Wir halten es für wichtig, den professionellen Umgang mit diesen Tools zu trainieren und deren Stärken und Schwächen zu kennen. Denn je besser der Input, desto besser auch die Antworten. Uns geht es dabei nicht darum, die Aufgaben schneller und bequemer zu erledigen, sondern in erster Linie darum, um in der zur Verfügung stehenden Zeit die bestmöglichen Ergebnisse zu erzielen.
Wenn alle obigen Herausforderungen gemeistert sind, werden wir uns nur noch mit Grausen an das erinnern, was uns in den letzten 30 Jahren als Suchmaschinen angeboten wurde. Vielleicht wird man dann auch nicht mehr von „Suchmaschinen“ sprechen, sondern von „Antwortmaschinen“. Ich sehe das schon in diesem Jahr kommen.
Die nächste Stufe sehe ich darin, dass die Sprachmodelle nicht nur auf im Internet veröffentlichte Daten zurückgreifen können, sondern die Daten selbst empfangen. Neben Alexa und jedem Smartphone gibt es auch viele Kameras und Mikrofone, die völlig ohne jede Kontrolle laufend Daten empfangen und senden. Zum Beispiel gibt es innen und außen an vielen aktuellen Fahrzeugen teils dutzende Sensoren, die laufend Daten erfassen und an unbekannte Empfänger senden – einige davon selbst im Stand, darunter auch Kameras und Mikrofone im Innenraum. Auch die Starlink-Satelliten von E. Musk besitzen Sensoren und Kameras, die mehr als nur eine Internetverbindung ermöglichen. Ich schätze, dass in drei bis fünf Jahren die ChatGPT-Modelle bereits längst wissen, wo gerade etwas Interessantes passiert, bevor ein Mensch es irgendwo im Internet geschrieben hat. Aktuelle Nachrichten werden dann möglicherweise zuerst von solchen Bots geschrieben.

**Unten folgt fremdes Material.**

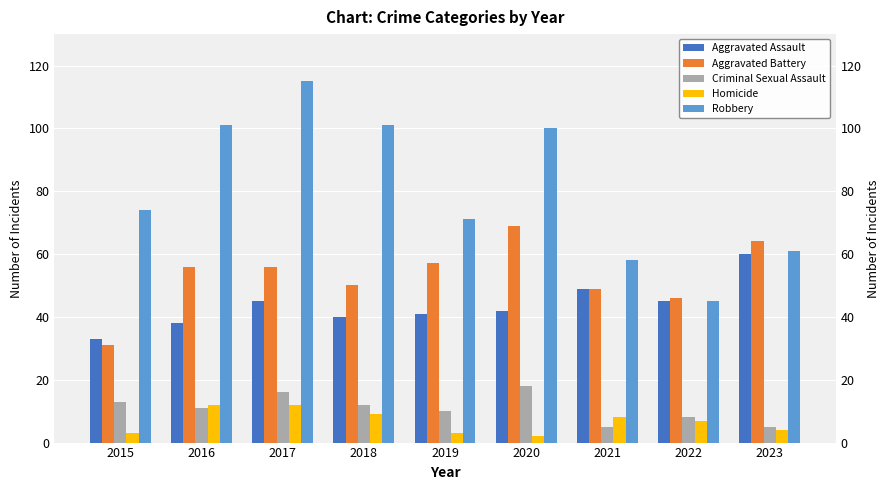

How many groups of bars are there?

9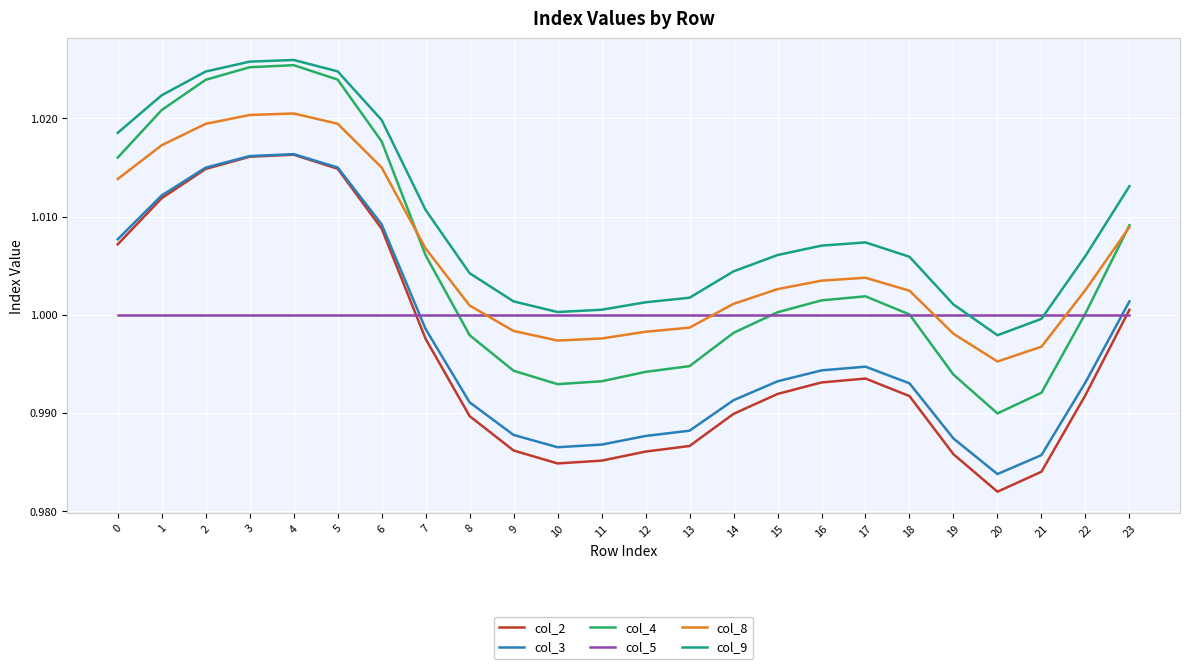

At which category does the chart reach its minimum across all series?

20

Vielen Dank an dieser Stelle an Matthias für seinen persönlichen Kommentar.
Ein gewagter Ausblick
2004 wurde das Verb ‘googeln’ in den Duden aufgenommen. Das englisch ausgesprochene ‘bingen’ ist zwar heute eher gleichbedeutend mit dem exzessiven Konsum von Medieninhalten, aber vielleicht könnte es dieses Jahr mit einer deutschen Betonung dank ChatGPT ebenfalls zum Synonym für das Suchen im Internet werden.

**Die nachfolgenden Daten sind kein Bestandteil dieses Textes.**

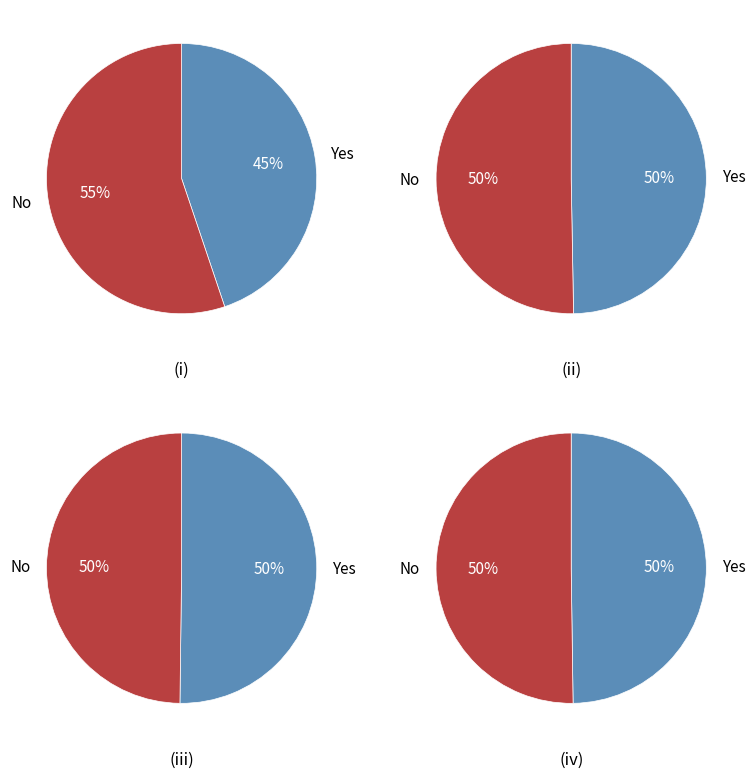

Does any single category account for the majority?

No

Wohin uns das vollautomatische Produzieren von Texten, Bildern, Grafiken und sogar Musikstücken in Zukunft noch hinbringen wird und ob unsere Definition von Originalität und Kreativität dann komplett neu gedacht werden muss, lässt sich nur spannend erwarten.
Immerhin können wir versichern, dass dieser Blog zu 100 Prozent von einem Menschen geschrieben wurde. Oder etwa nicht…?
Vielen Dank fürs Lesen, wir bleiben weiter für euch am Puls der Zeit.
Update 24.03.2023: OpenAI arbeitet stetig daran, die von uns in diesem Artikel noch kritisierten Probleme nacheinander abzuarbeiten. Ein wichtiger Schritt erfolgte nun mit der Möglichkeit von plugins in ChatGPT, die zum Beispiel die Integration von aktuellen Informationen vereinfachen sollen.